TASK TO COMPLETE
Each line that holds the string "TodoCtrl" counts once. Say how many such lines the entries have, giving the number only.

TASK DATA
--- START ---
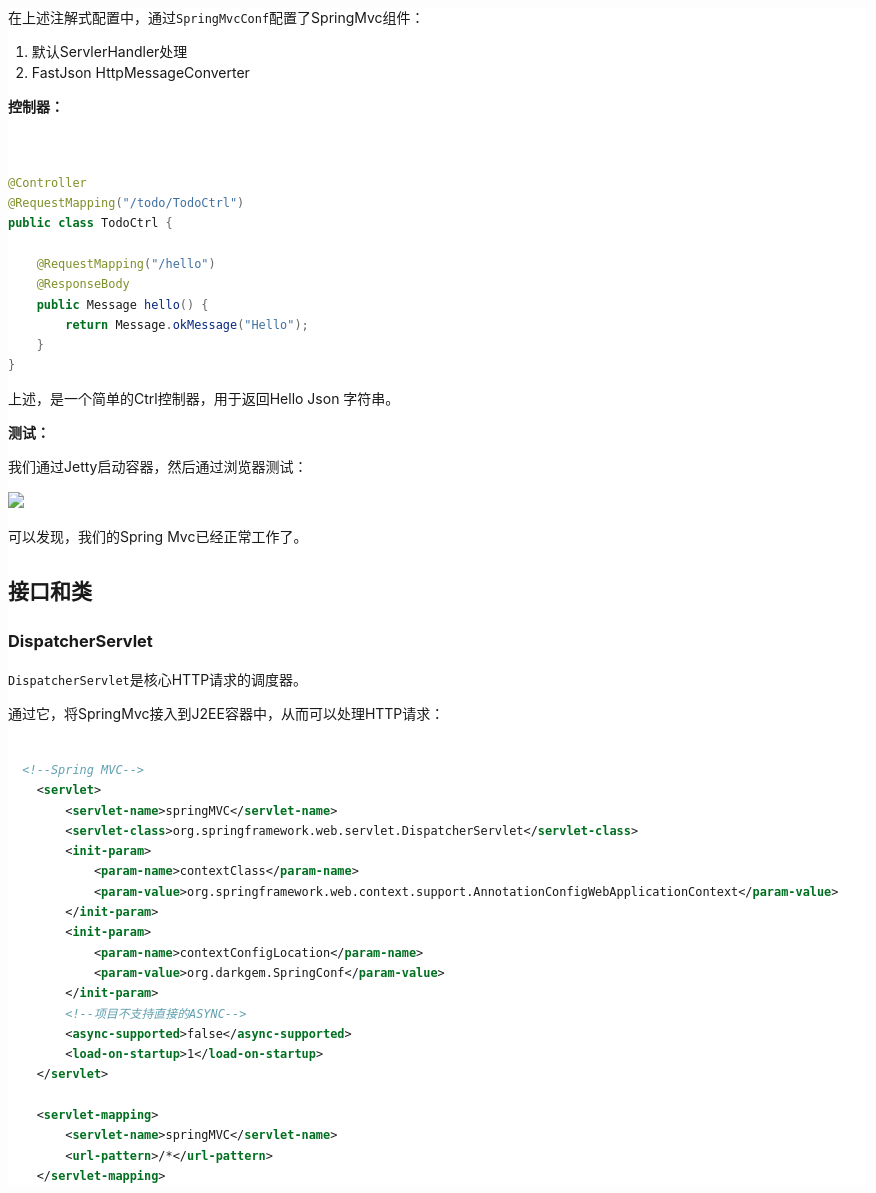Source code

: 在上述注解式配置中，通过`SpringMvcConf`配置了SpringMvc组件：

1. 默认ServlerHandler处理
2. FastJson HttpMessageConverter 

**控制器：**


```java


@Controller
@RequestMapping("/todo/TodoCtrl")
public class TodoCtrl {

    @RequestMapping("/hello")
    @ResponseBody
    public Message hello() {
        return Message.okMessage("Hello");
    }
}

```

上述，是一个简单的Ctrl控制器，用于返回Hello Json 字符串。

**测试：**

我们通过Jetty启动容器，然后通过浏览器测试：

![](6D95.tmp.jpg)

可以发现，我们的Spring Mvc已经正常工作了。

## 接口和类

### DispatcherServlet

`DispatcherServlet`是核心HTTP请求的调度器。

通过它，将SpringMvc接入到J2EE容器中，从而可以处理HTTP请求：

```xml

  <!--Spring MVC-->
    <servlet>
        <servlet-name>springMVC</servlet-name>
        <servlet-class>org.springframework.web.servlet.DispatcherServlet</servlet-class>
        <init-param>
            <param-name>contextClass</param-name>
            <param-value>org.springframework.web.context.support.AnnotationConfigWebApplicationContext</param-value>
        </init-param>
        <init-param>
            <param-name>contextConfigLocation</param-name>
            <param-value>org.darkgem.SpringConf</param-value>
        </init-param>
        <!--项目不支持直接的ASYNC-->
        <async-supported>false</async-supported>
        <load-on-startup>1</load-on-startup>
    </servlet>

    <servlet-mapping>
        <servlet-name>springMVC</servlet-name>
        <url-pattern>/*</url-pattern>
    </servlet-mapping>

```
--- END ---
WRITTEN SOLUTION
2